Inclusion of protein structures in iML1515 enables comparison of sequence variation among conserved metabolic genes (Fig. 4d–g). We compared all genes in iML1515 to their corresponding gene in each of 1,122 E. coli strains using BLAST and genome context (Supplementary Methods and Fig. 4a). The number of alleles ranged from 20 (e.g., pfkA) to 249 (e.g., hisD, Fig. 4b,c). MG1655 contains the most common allele for only 30% of the 1,122 strains. For example, the K-12 MG1655 allele of rph was present in fewer than 1% of strains (seven close K-12 derivatives, including K-12 W3110 and BW25113). This mutation has been shown to result in reduced expression of pyrE and leads to pyrimidine starvation conditions where strains grow 10–15% slower in pyrimidine-free media than in media supplemented with uracil²³. Therefore, iML1515 can be used to probe differences between laboratory and wild-type strains.

Figure 4.

Comparison of iML1515 to sequence variations in 1,122 clinical Isolates of E. coli. (a) Counts for each E. coli K-12 MG1655 gene in 1,122 sequenced strains of E. coli are shown. (b) Histidine pathways showed high levels of amino acid differences among genes involved. The pie chart represents the percentage of strains that contain unique hisDalleles. The hisD116 allele of E. coli K-12 MG1655 is present in only 19 (1.7%) of the sequenced strains. (c) Structural biology methods can reveal the effect of mutations. (d) 976 genes with metabolic functions are conserved across 99% of E. coli strains and this core set also has mutations. The bar chart shows the average number of amino acid mutations in these core genes for 1,122 strains of E. coli. (e) A histogram showing how many genes have a certain number of average mutations. (f) Amino acid mutations are compared for major metabolic pathways (e.g., histidine synthesis) using structural biology methods. (g) Amino acid changes can be compared per protein domain. For example, genes that encode the aldehyde dehydrogenase (ALDH-like) domain present in hisD have, on average, more genetic mutations across all 1,122 strains of E. coli than genes encoding other domains.

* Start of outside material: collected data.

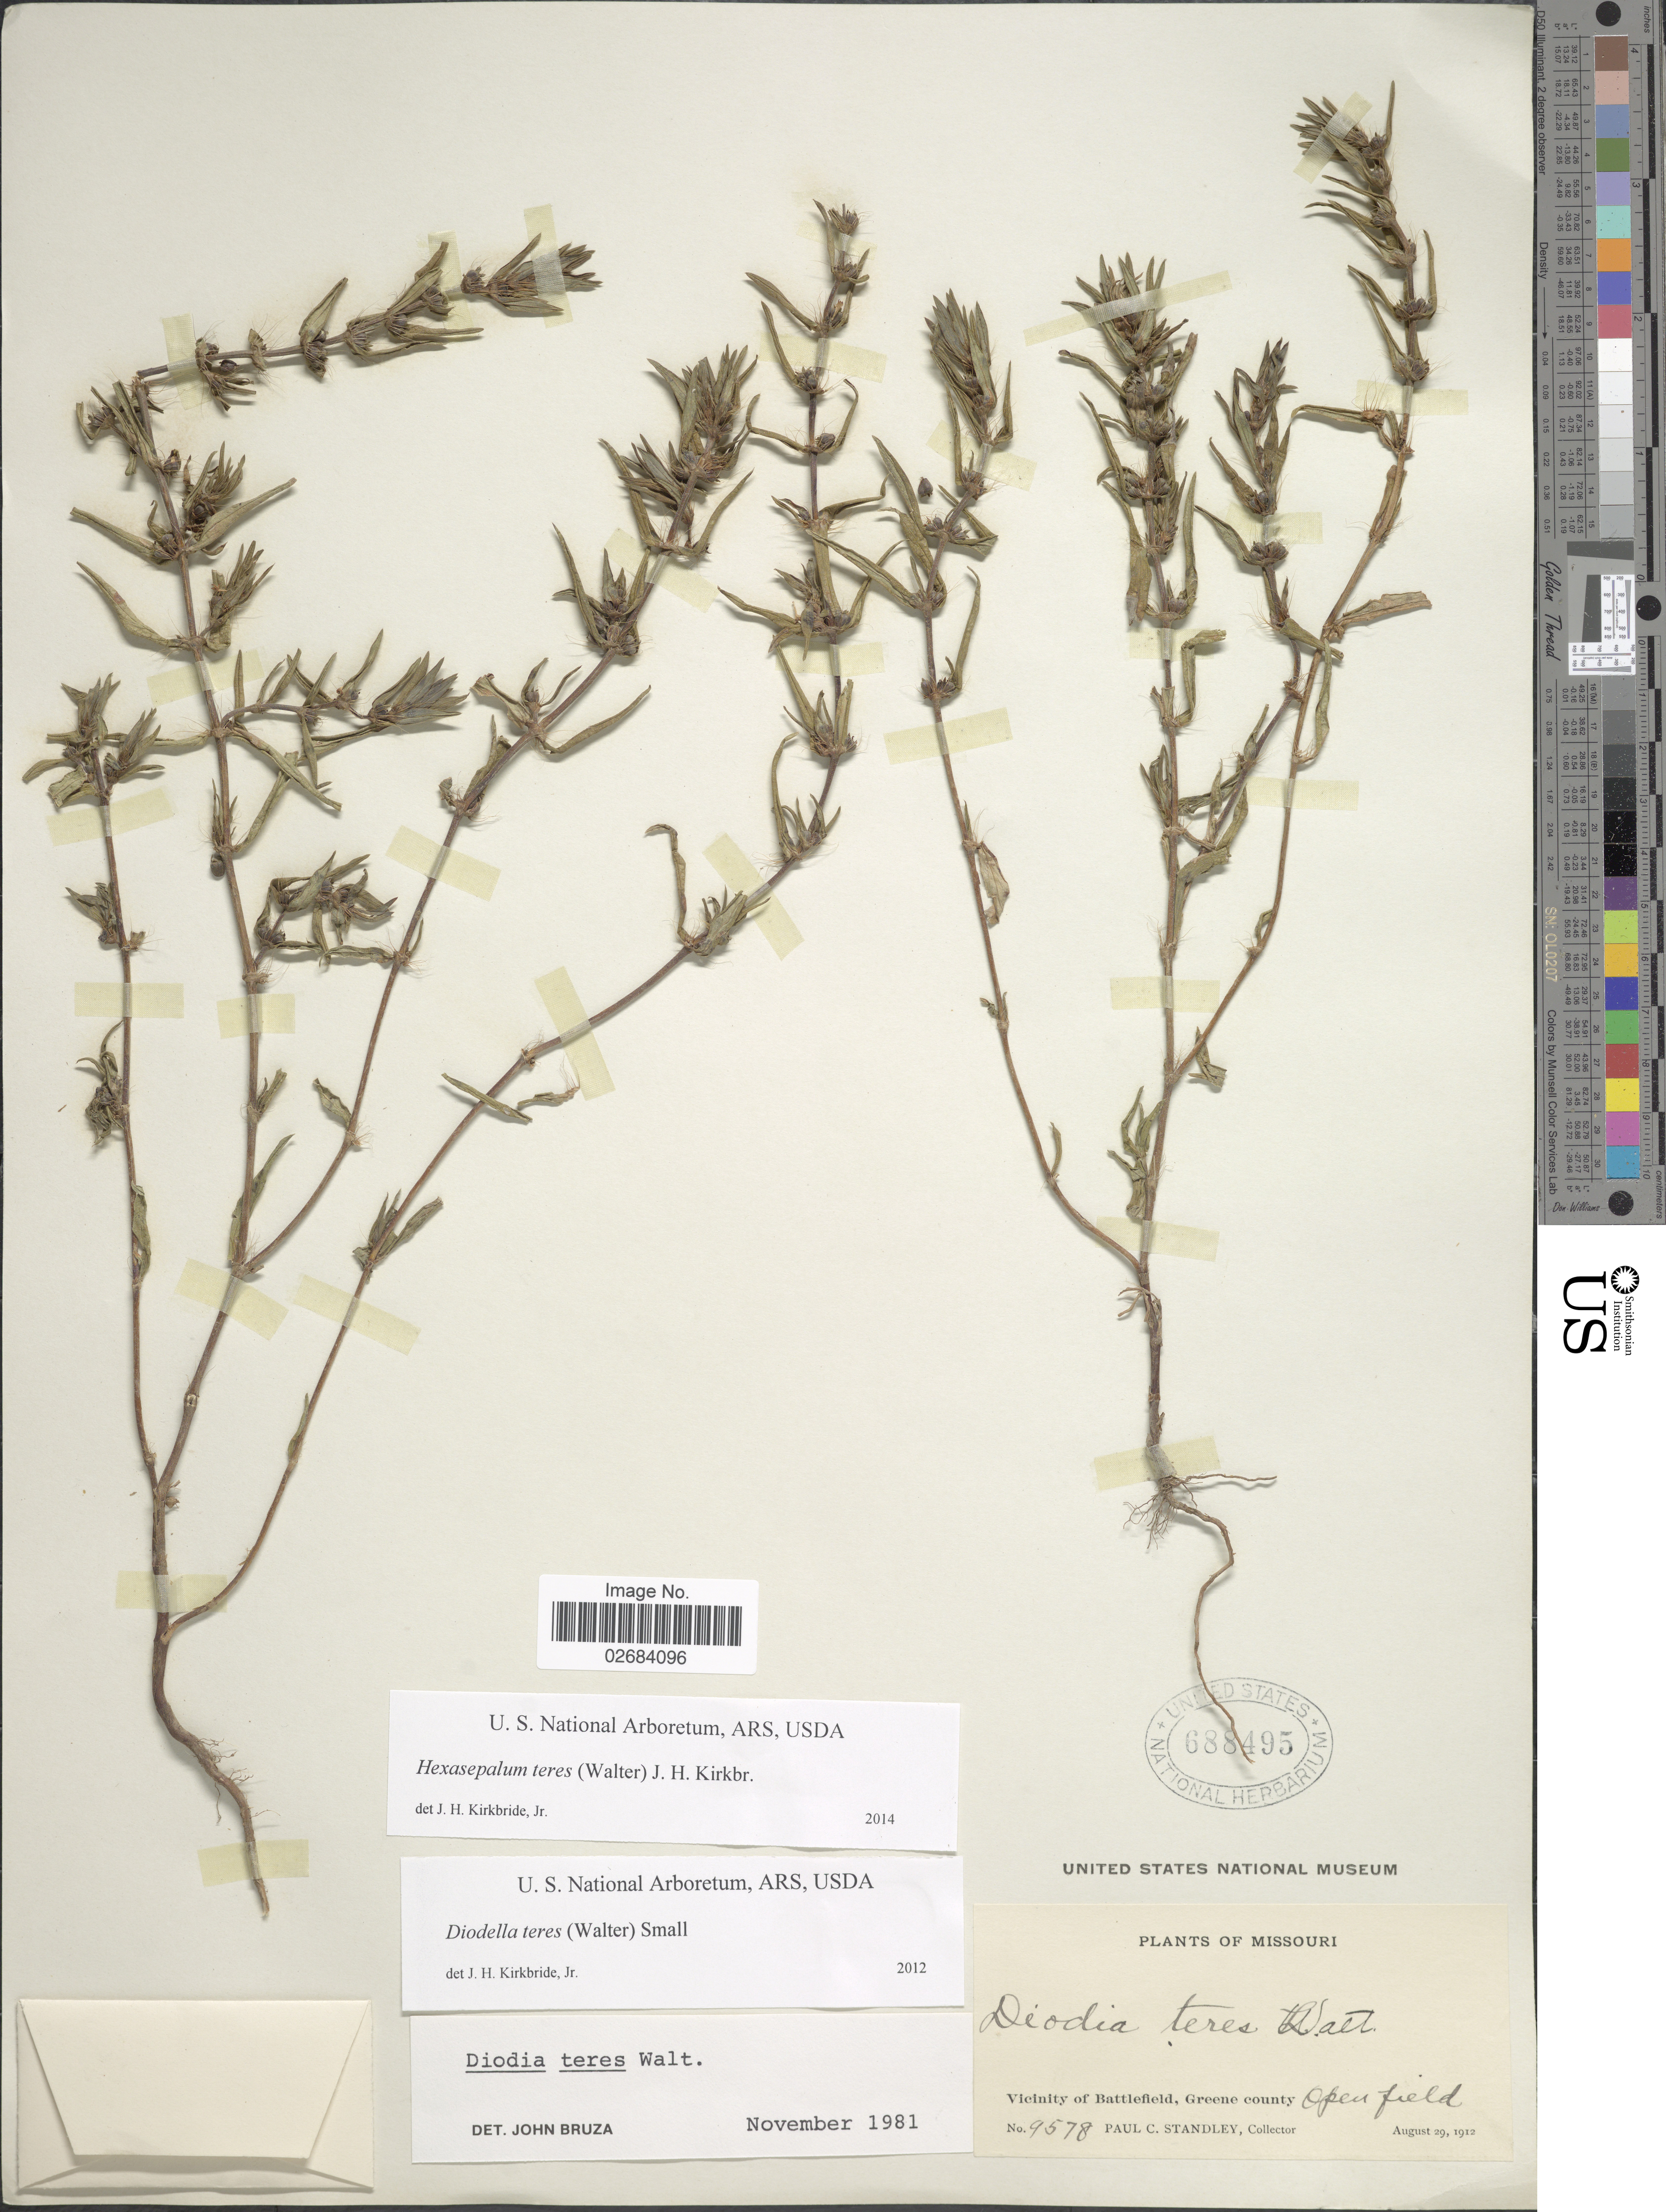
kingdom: Plantae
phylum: Tracheophyta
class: Magnoliopsida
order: Gentianales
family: Rubiaceae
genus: Diodia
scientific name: Diodia teres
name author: Walter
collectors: P. C. Standley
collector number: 9578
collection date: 1912-08-29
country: United States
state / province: Missouri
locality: Vicinity of Battlefield, Greene County, open field.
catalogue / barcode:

In summary, iML1515 is the most complete network model built for E. coli to date. The content of this model is linked to external databases, including KEGG, PDB, and CHEBI. In iML1515’s computational format, constraint-based methods can be used (i.e., the COBRA Toolbox²⁴) to assess network properties. Protein structure tools can be applied to assess similarities and properties of protein structure (Supplementary Fig. 10 and Supplementary Note 7). Genetic variation can be examined using phylogenetic tools. We provide three versions of iML1515 tailored for specific-use cases. iML1515-ROS allows the simulation of ROS production for use in antibiotic design or potentiating activity¹¹; iML976 can be used to probe the core metabolic capabilities of E. coli or as a starting point for building GEMs of clinical strains; context-specific versions of iML1515 can be used when different alternate carbon source minimal media is the preferred growth condition.

For the past decade, E. coli metabolic reconstructions have been used to discover and characterize metabolic genes²⁵, to design antibiotics²⁶, and to engineer production strains for industrially valuable compounds²⁷. We hope that iML1515 will provide researchers with the best possible tools for their experiments.